Como as redes sociais influenciam jovens da geração Z a cuidarem da beleza tão cedo?

As redes sociais transformaram a rotina de beleza em um dos assuntos mais consumidos pela geração Z

Vídeos de skincare, maquiagem, procedimentos estéticos e cuidados com a pele dominam plataformas como TikTok e Instagram, influenciando crianças e adolescentes a iniciarem hábitos de beleza cada vez mais cedo. O que antes era associado à vida adulta passou a fazer parte do cotidiano de jovens que acompanham influenciadores digitais e tendências virais diariamente.
Ao mesmo tempo em que esse movimento estimula o autocuidado e o interesse pela saúde da pele, especialistas alertam para os riscos do excesso. A busca por uma aparência considerada “perfeita” pode incentivar o uso inadequado de produtos, gerar inseguranças e até impactar diretamente a autoestima dos adolescentes, principalmente diante da pressão estética constante das redes sociais.

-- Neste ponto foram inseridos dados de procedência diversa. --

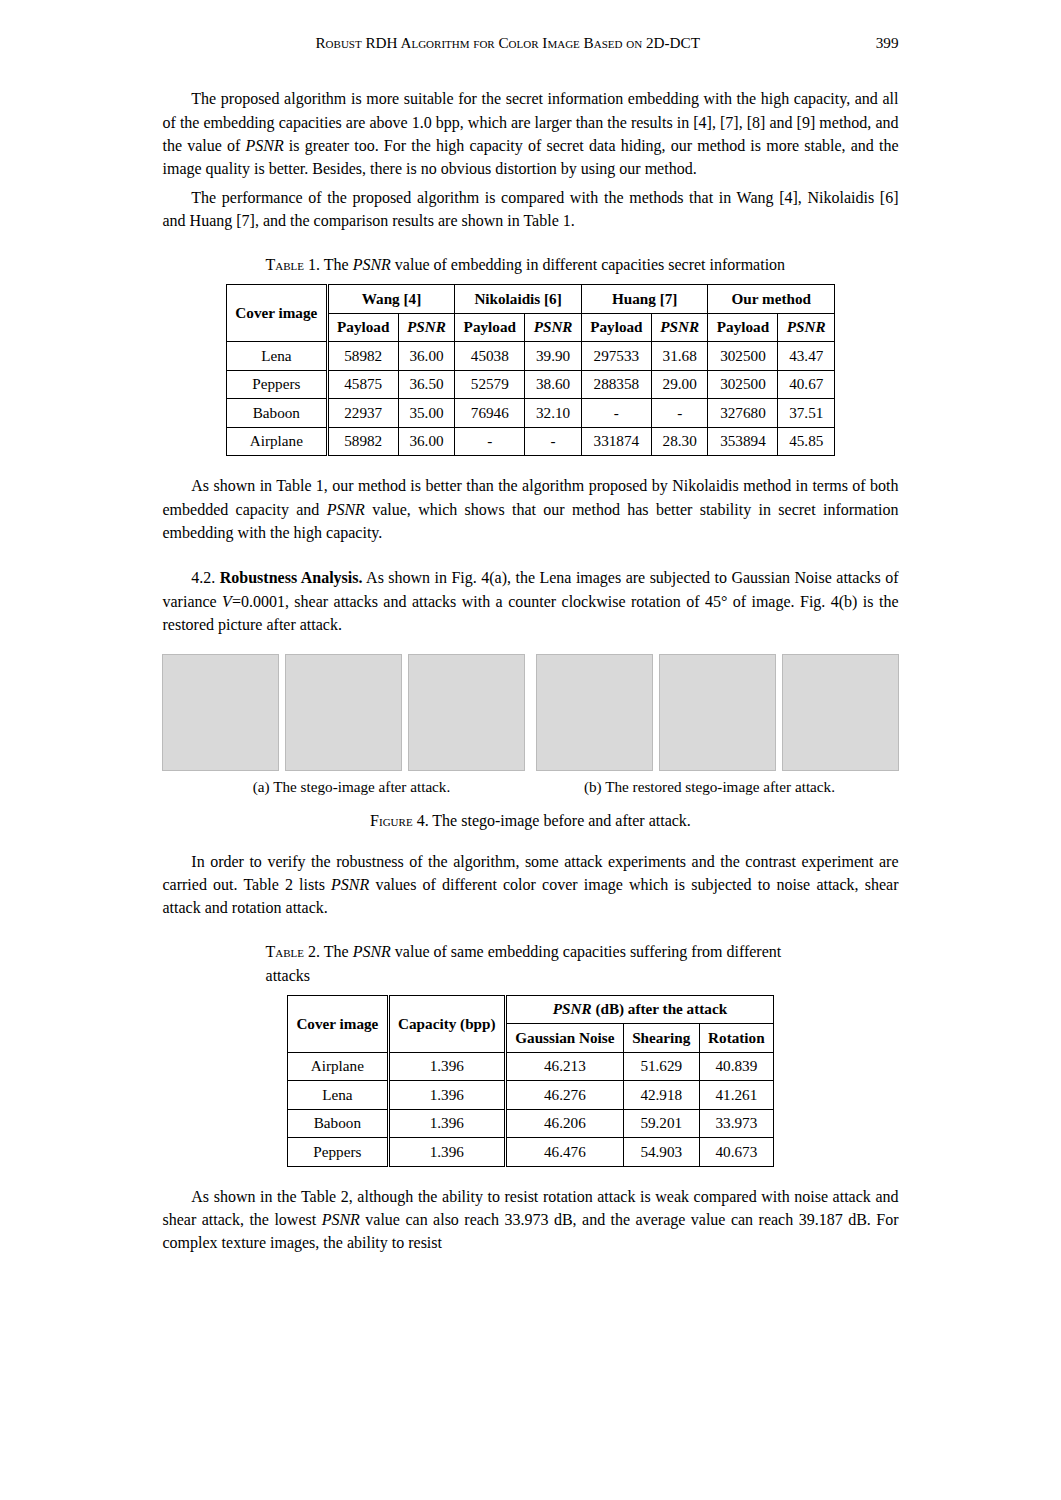Robust RDH Algorithm for Color Image Based on 2D-DCT
399
The proposed algorithm is more suitable for the secret information embedding with the high capacity, and all of the embedding capacities are above 1.0 bpp, which are larger than the results in [4], [7], [8] and [9] method, and the value of PSNR is greater too. For the high capacity of secret data hiding, our method is more stable, and the image quality is better. Besides, there is no obvious distortion by using our method.
The performance of the proposed algorithm is compared with the methods that in Wang [4], Nikolaidis [6] and Huang [7], and the comparison results are shown in Table 1.
Table 1. The PSNR value of embedding in different capacities secret information
| Cover image | Wang [4] | Nikolaidis [6] | Huang [7] | Our method |
| --- | --- | --- | --- | --- |
| Payload | PSNR | Payload | PSNR | Payload | PSNR | Payload | PSNR |
| Lena | 58982 | 36.00 | 45038 | 39.90 | 297533 | 31.68 | 302500 | 43.47 |
| Peppers | 45875 | 36.50 | 52579 | 38.60 | 288358 | 29.00 | 302500 | 40.67 |
| Baboon | 22937 | 35.00 | 76946 | 32.10 | - | - | 327680 | 37.51 |
| Airplane | 58982 | 36.00 | - | - | 331874 | 28.30 | 353894 | 45.85 |
As shown in Table 1, our method is better than the algorithm proposed by Nikolaidis method in terms of both embedded capacity and PSNR value, which shows that our method has better stability in secret information embedding with the high capacity.
4.2. Robustness Analysis. As shown in Fig. 4(a), the Lena images are subjected to Gaussian Noise attacks of variance V=0.0001, shear attacks and attacks with a counter clockwise rotation of 45° of image. Fig. 4(b) is the restored picture after attack.
(a) The stego-image after attack.
(b) The restored stego-image after attack.
Figure 4. The stego-image before and after attack.
In order to verify the robustness of the algorithm, some attack experiments and the contrast experiment are carried out. Table 2 lists PSNR values of different color cover image which is subjected to noise attack, shear attack and rotation attack.
Table 2. The PSNR value of same embedding capacities suffering from different attacks
| Cover image | Capacity (bpp) | PSNR (dB) after the attack |
| --- | --- | --- |
| Gaussian Noise | Shearing | Rotation |
| Airplane | 1.396 | 46.213 | 51.629 | 40.839 |
| Lena | 1.396 | 46.276 | 42.918 | 41.261 |
| Baboon | 1.396 | 46.206 | 59.201 | 33.973 |
| Peppers | 1.396 | 46.476 | 54.903 | 40.673 |
As shown in the Table 2, although the ability to resist rotation attack is weak compared with noise attack and shear attack, the lowest PSNR value can also reach 33.973 dB, and the average value can reach 39.187 dB. For complex texture images, the ability to resist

Segundo Lucas Penteado, CEO e fundador da Piny, marca brasileira de skincare vegana e cruelty-free, o problema não está exatamente em começar a cuidar da pele cedo, mas na forma como isso acontece atualmente nas redes. “Cuidar de pele acneica e oleosa desde cedo faz total sentido, especialmente porque é justamente nessa fase que os hormônios estão descontrolados e a acne aparece. O problema é que as redes transformam isso em algo complicado demais”, afirma.

De acordo com ele, muitos adolescentes acabam acreditando que precisam seguir rotinas extensas de cuidados para conquistar uma pele bonita. “O adolescente vê um roteiro com dez passos, sete produtos diferentes, e pensa que precisa daquilo tudo. Aí começa a usar coisas que não precisa, que irritam a pele e causam mais problemas do que soluções”, explica.

Lucas afirma que a empresa percebe com frequência jovens chegando com a pele sensibilizada após seguirem tendências virais. “Na Piny a gente vê isso direto: adolescentes com a pele devastada porque usaram produtos muito fortes, muito frequentes ou combinações que não fazem sentido. Na realidade, o básico funciona: limpeza adequada, hidratação e protetor solar”, destaca.

Para ele, as redes sociais acabam potencializando inseguranças ao mesmo tempo em que oferecem produtos como solução imediata. “As redes amplificam a insegurança e depois vendem a ‘solução’ como se fosse um kit de quinze itens. Isso sim é problemático”, pontua.

O especialista acredita ainda que a pressão estética online afeta diretamente a autoestima da geração Z. “A diferença agora é que essa pressão é constante, 24 horas por dia, impulsionada por algoritmos e por imagens extremamente filtradas. O adolescente começa a se comparar o tempo inteiro e pensa: ‘por que minha pele não é assim?’”, afirma.

Segundo Lucas, o impacto emocional pode ser significativo quando os jovens passam a associar autoestima apenas à aparência. “O problema não é a rede social em si, mas a falta de senso crítico sobre o que está sendo consumido. A pele real não parece filtro de Instagram”, diz.

Ele também reforça que crianças e adolescentes não precisam utilizar tantos produtos quanto os mostrados por influenciadores digitais. “Criança não precisa de rotina complexa de skincare. Sabonete adequado e água já bastam. Adolescente com pele normal precisa de limpeza suave e hidratante. Quando existe acne, aí sim pode haver um tratamento específico”, explica.

Lucas destaca que o excesso de produtos muitas vezes está ligado ao próprio mercado digital. “Influenciadores ganham comissão vendendo produto. Então claro que vão mostrar vídeos com muitos itens. Mas isso não significa que a pessoa realmente precise daquilo”, afirma.

Além da preocupação com o uso exagerado de cosméticos, ele alerta para sinais de que o interesse por beleza pode estar se tornando compulsivo. “Os pais precisam observar comportamentos obsessivos, ansiedade excessiva com aparência, compulsão por compras e mudanças de humor relacionadas às redes sociais. Quando a autoestima depende da aprovação online, isso deixa de ser um interesse saudável”, explica.

Para o especialista, o diálogo dentro de casa é fundamental para evitar que a relação dos jovens com a beleza se torne prejudicial. “O mais importante é conversar sem julgamento, explicar que filtros existem e mostrar que autoestima não pode depender apenas da aparência ou das redes sociais. E, em casos mais graves, buscar ajuda profissional”, conclui.